Os acontecimentos dessa semana deixam isso bem evidente. Primeiro, a Câmara votou a MP 959 aprovando um destaque, fruto de um acordo de líderes na base governista, alterando a data da entrada da lei em vigor para 31 de dezembro. No dia seguinte, o Senado retirou esse artigo do projeto de lei conversão derivado da MP, retornando a vigência para o momento de sua sanção, retroativa, a confirmar, a 16 de agosto deste ano, data definida no texto da própria LGPD.

Senador Weverton (PDT-MA) em pronunciamento via videoconferência durante a votação da MP 959 – Foto: Waldemir Barreto/Agência Senado

Ato contínuo, após a decisão do Senado, o governo publicou um decreto (o de número 10.474), definindo a estrutura regimental e o quadro dos cargos da ANPD, mas ainda sem nomeações. O que, na prática, não muda muita coisa, ainda que revele como a Casa Civil e a Presidência da República estão encarando o problema.

A sensação de algumas pessoas diante do decreto foi a de que o governo correu para se antecipar à possível aprovação da proposta de emenda constitucional (PEC) 17, que inclui a proteção de dados pessoais na Constituição como direito fundamental, e a ANPD como uma entidade independente, com regime autárquico especial, não mais vinculada à Presidência. Não quer abrir mão de controlar a ANPD. De quebra, escapou de qualquer contestação no Supremo Tribunal Federal, como chegou a dizer que faria o deputado Orlando Silva (PCdB-SP).

No acordo que garantiu a mudança da data da vigência na Câmara, os deputados se comprometeram a votar a proposta de emenda constitucional (PEC) 17. A votação deve ocorrer “nos próximos dias”, segundo o presidente da Câmara, Rodrigo Maia.

§ **Dados de entrada**
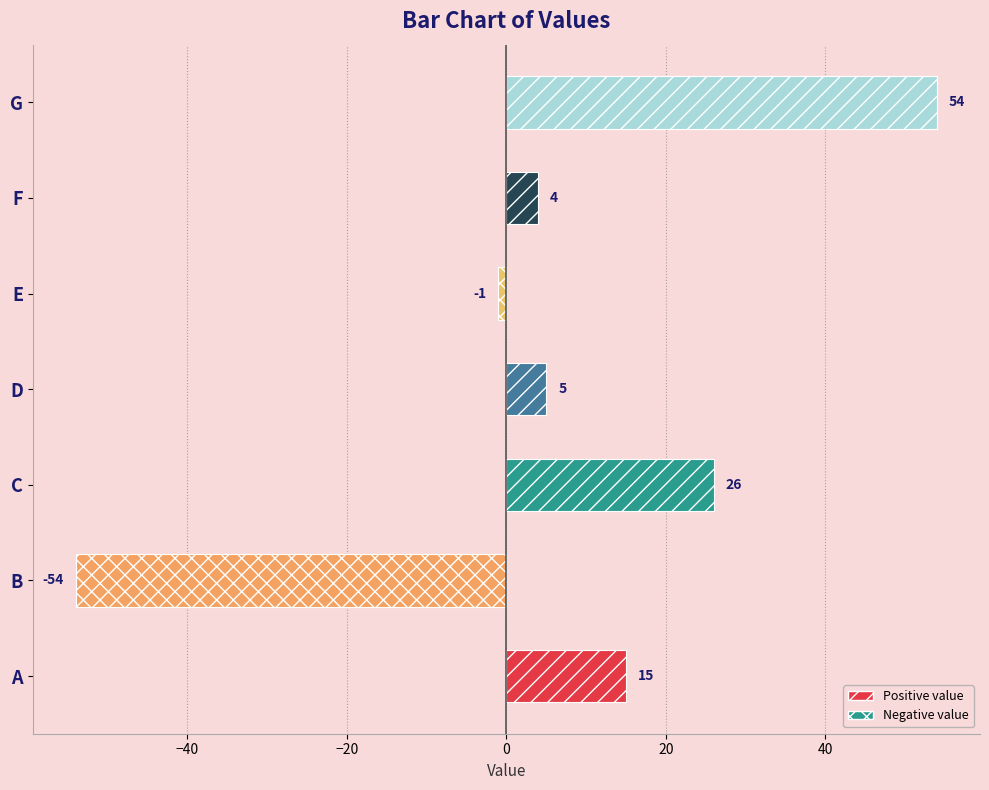

True or false: the data shows 4 at F.

True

§ **O que fazer**
[1] Segundo o trecho sobre a LGPD, qual é o número do decreto que o governo publicou depois da decisão do Senado?
[2] Devolva a parte do trecho sobre a LGPD que vai de "A sensação de" até "Câmara, Rodrigo Maia.", sem mudar nenhuma palavra.
[3] De acordo com o trecho sobre a LGPD, por que algumas pessoas acharam que o governo correu para publicar o decreto?

§ **Respostas**
[1] O decreto de número 10.474.

[2]
A sensação de algumas pessoas diante do decreto foi a de que o governo correu para se antecipar à possível aprovação da proposta de emenda constitucional (PEC) 17, que inclui a proteção de dados pessoais na Constituição como direito fundamental, e a ANPD como uma entidade independente, com regime autárquico especial, não mais vinculada à Presidência. Não quer abrir mão de controlar a ANPD. De quebra, escapou de qualquer contestação no Supremo Tribunal Federal, como chegou a dizer que faria o deputado Orlando Silva (PCdB-SP).

No acordo que garantiu a mudança da data da vigência na Câmara, os deputados se comprometeram a votar a proposta de emenda constitucional (PEC) 17. A votação deve ocorrer “nos próximos dias”, segundo o presidente da Câmara, Rodrigo Maia.

[3] Elas tiveram a impressão de que o governo quis se antecipar à possível aprovação da PEC 17. Essa proposta põe a proteção de dados pessoais na Constituição como direito fundamental e torna a ANPD uma entidade independente, sem vínculo com a Presidência. Segundo o trecho, o governo não quer abrir mão de controlar a ANPD.